Early on, concerns from the housing authority on budget were abundant. Every time they came up, Bosch had the same mentality: we will find a way to make it work.
“They can’t be with a doctor, they can’t go to work, they can’t do their schoolwork,” Bosch said. “It doesn’t matter how hard they try. They literally are not enabled to do that, and I think it’s morally wrong. So when somebody says ‘the money is not right,’ I’m like, Okay, well, let’s figure out a way to make that work.”
Because of that, Bosch and RG Fiber had to run the project at a loss. It cost the company $100,000 to get the fiber in the ground, and to get free access to each of the 130 units at Edgewood.
All of these houses will get 1 gigabit per second upload and download speeds.

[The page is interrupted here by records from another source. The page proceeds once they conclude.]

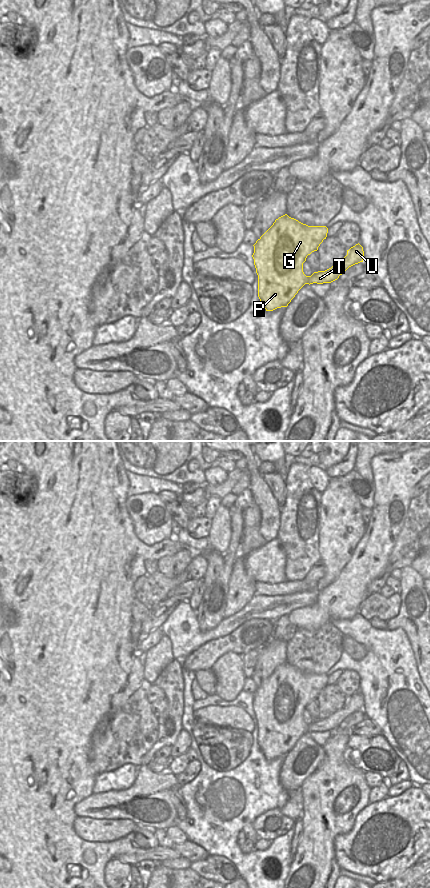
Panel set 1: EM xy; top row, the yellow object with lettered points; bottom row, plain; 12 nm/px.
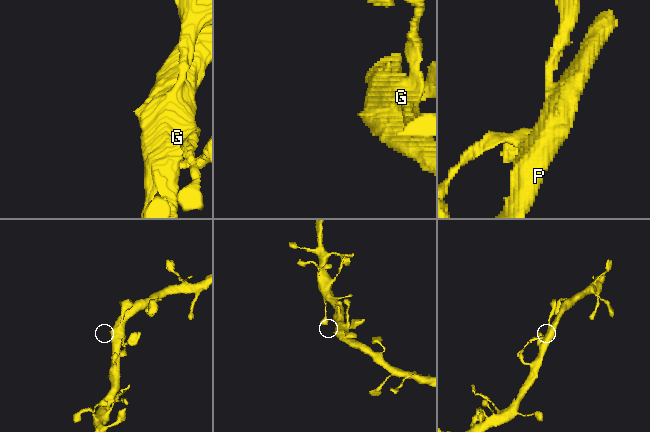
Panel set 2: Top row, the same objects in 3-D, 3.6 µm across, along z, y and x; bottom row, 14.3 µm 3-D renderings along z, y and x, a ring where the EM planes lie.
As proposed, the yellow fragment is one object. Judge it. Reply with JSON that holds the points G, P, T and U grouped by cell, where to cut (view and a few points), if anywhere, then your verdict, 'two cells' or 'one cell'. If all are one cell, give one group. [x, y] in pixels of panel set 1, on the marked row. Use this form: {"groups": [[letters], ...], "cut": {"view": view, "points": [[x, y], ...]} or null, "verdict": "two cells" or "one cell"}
{"groups": [["G", "P", "T", "U"]], "cut": null, "verdict": "one cell"}

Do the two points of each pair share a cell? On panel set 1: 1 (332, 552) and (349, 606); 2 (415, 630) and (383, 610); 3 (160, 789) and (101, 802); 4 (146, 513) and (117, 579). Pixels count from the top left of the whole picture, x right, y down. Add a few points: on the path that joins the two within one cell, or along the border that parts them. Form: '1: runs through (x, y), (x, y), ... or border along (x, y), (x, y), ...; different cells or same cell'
1: border along (352, 554), (339, 575), (322, 590); different cells
2: border along (400, 595), (399, 611), (387, 622); different cells
3: runs through (145, 793), (136, 793), (127, 800), (116, 802); same cell
4: border along (127, 513), (139, 539), (148, 545), (158, 543); different cells

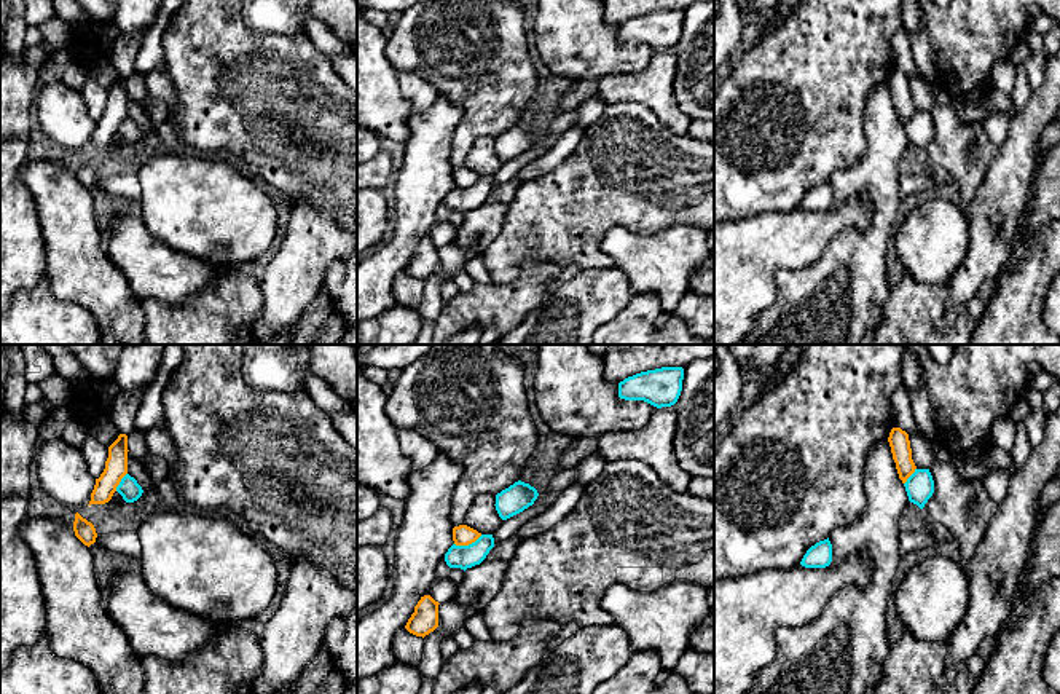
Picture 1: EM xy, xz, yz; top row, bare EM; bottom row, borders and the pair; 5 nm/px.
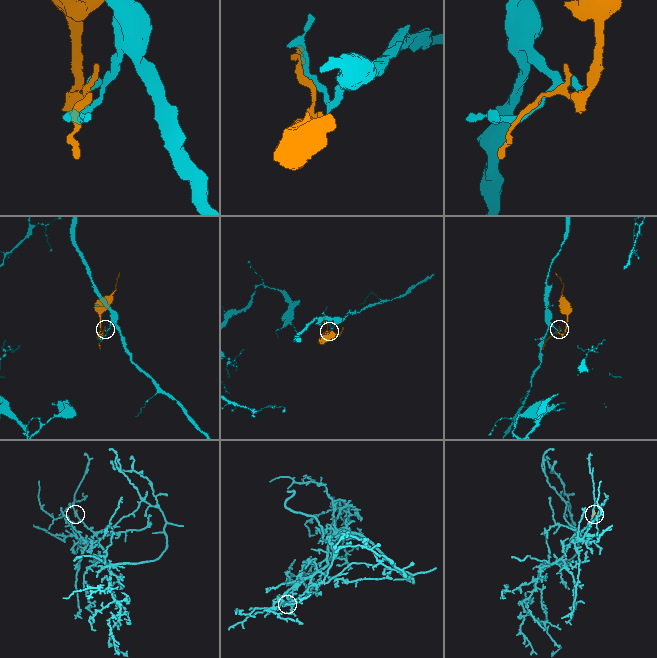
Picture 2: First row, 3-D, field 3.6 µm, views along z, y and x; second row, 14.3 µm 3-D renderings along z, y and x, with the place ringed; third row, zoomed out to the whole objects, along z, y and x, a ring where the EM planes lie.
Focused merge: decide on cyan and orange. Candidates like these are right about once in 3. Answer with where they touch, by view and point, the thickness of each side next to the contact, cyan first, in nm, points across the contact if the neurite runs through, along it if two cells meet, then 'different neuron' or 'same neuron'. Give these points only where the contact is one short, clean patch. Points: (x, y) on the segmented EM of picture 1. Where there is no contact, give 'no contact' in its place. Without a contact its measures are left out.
contact xz (469, 544); calibres 120 and 110 nm; different neuron

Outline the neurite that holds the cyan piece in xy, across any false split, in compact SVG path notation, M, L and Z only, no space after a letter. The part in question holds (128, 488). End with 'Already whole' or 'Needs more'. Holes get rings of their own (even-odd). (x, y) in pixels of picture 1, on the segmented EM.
M126 474L121 479L120 485L116 487L116 491L123 496L123 499L126 503L137 501L142 496L142 493L143 493L142 487L129 474Z. Already whole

That is 40 times as fast as the Federal Communications Commission’s standard definition for broadband of 25 megabits per second.
According to Bosch, comparing baseline broadband to gigabit speed is like “a race between a horse and buggy and a jet fighter.”
The current contract for the project is for five years, but McNeive says she hopes to have this project run forever.
“I’m not going anywhere, and I’m not going to let this go anywhere.”
Jacob Douglas covers rural affairs for Kansas City PBS in cooperation with Report for America.